With the generous support from Irish Aid, GOAL began working directly with the group. Meselech and her colleagues were supported with technical training to capitalize on the abundant dairy resources in their district. The training empowered participants with technical knowledge, practical skills, and material supports.

Adane Tsegaye, Economic and Food Security Officer at GOAL Ethiopia, is working with the group.

“We provided them with integrated assistance but most importantly they are dedicated people who were ready to change their life. We invested our time, finance, and energy on fertile ground – the initiative was already there. It just needed some support. Their workplace became a well-known business where the community sell raw milk and buy different products.”

The group, by then named the Dembi Anan Surpa Milk Processing Cooperative, is also receiving support from the local government’s Cooperative Bureau. It’s only been in a year since the cooperative was established but business is already flourishing.

“The cooperative is a model business for our area. We closely follow up with them and provide the support they need. We regularly discuss their progress in the bureau and consider them among our priorities. We also work closely with GOAL and coordinate different capacity-building activities for the group together,” says Girumnesh Shiferaw, Quality Officer of the Cooperative Bureau, Oromia.

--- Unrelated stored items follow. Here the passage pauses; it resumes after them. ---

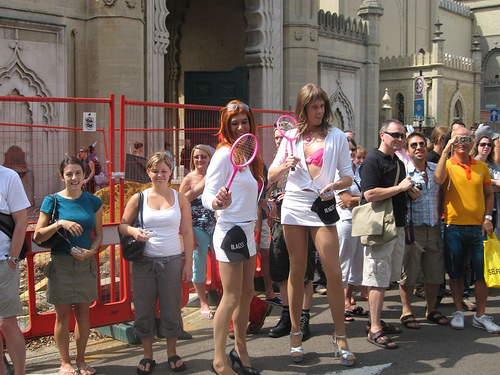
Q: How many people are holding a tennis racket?
A: Two.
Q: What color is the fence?
A: Red.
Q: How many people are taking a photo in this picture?
A: One.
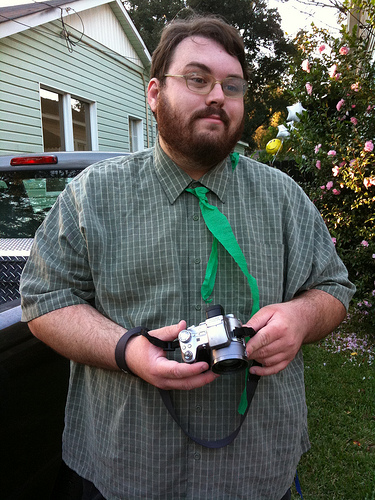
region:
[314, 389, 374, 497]
a dark green bush.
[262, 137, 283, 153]
a small yellow smiley face.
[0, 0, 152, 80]
a white black and green roof top.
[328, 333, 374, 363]
a bunch of flowers on the grass.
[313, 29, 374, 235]
a bunch of pink roses on the tree.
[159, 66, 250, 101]
a man is wearing clear glasses.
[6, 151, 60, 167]
a red light is on top of the vehicle.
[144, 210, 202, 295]
a man is wearing a grey stripped shirt with buttons.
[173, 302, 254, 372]
a man is holding a grey camera.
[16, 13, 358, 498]
a man is smiling holding a camera in his hands.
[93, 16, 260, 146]
a man wearing glasses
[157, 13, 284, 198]
a man with brown hair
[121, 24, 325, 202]
a man with a beard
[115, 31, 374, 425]
a man weraing a shirt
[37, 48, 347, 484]
a man wearing a button shirt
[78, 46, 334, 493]
a man standing outside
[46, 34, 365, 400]
a man that is outside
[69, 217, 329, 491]
a man holding a camera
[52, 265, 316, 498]
a camera with a strap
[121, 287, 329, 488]
a strap on a camera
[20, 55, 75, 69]
Part of the building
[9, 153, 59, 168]
A red light on the truck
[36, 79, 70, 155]
A window on the building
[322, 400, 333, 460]
Part of the green grass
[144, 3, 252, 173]
The head of the person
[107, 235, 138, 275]
Part of the shirt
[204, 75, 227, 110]
The nose of the person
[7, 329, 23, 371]
Part of the truck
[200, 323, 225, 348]
Part of the camera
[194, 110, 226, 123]
The mouth of the person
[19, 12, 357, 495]
man holding a camera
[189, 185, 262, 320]
green tie man is wearing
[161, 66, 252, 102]
eyeglasses man is wearing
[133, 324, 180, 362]
black strap of the camera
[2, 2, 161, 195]
green and white house in back of the man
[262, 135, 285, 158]
yellow flower on the bushes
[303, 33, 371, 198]
pink flowers on bush in back of the man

Meselech (centre) with members of the cooperative

Future Plans: A Dream to Grow

Today, Meselech serves as the chairperson of the cooperative. She plans and assigns activities, discusses opportunities and developments on behalf of the group.

Meselech is enjoying her new found responsibility and is ambitious for future expansion, “I not only have a workplace and regular income but a dream to grow with my group. As we are working in an emerging business space, we can start to distribute our products to the centre of the country and to nearby district towns and communities”.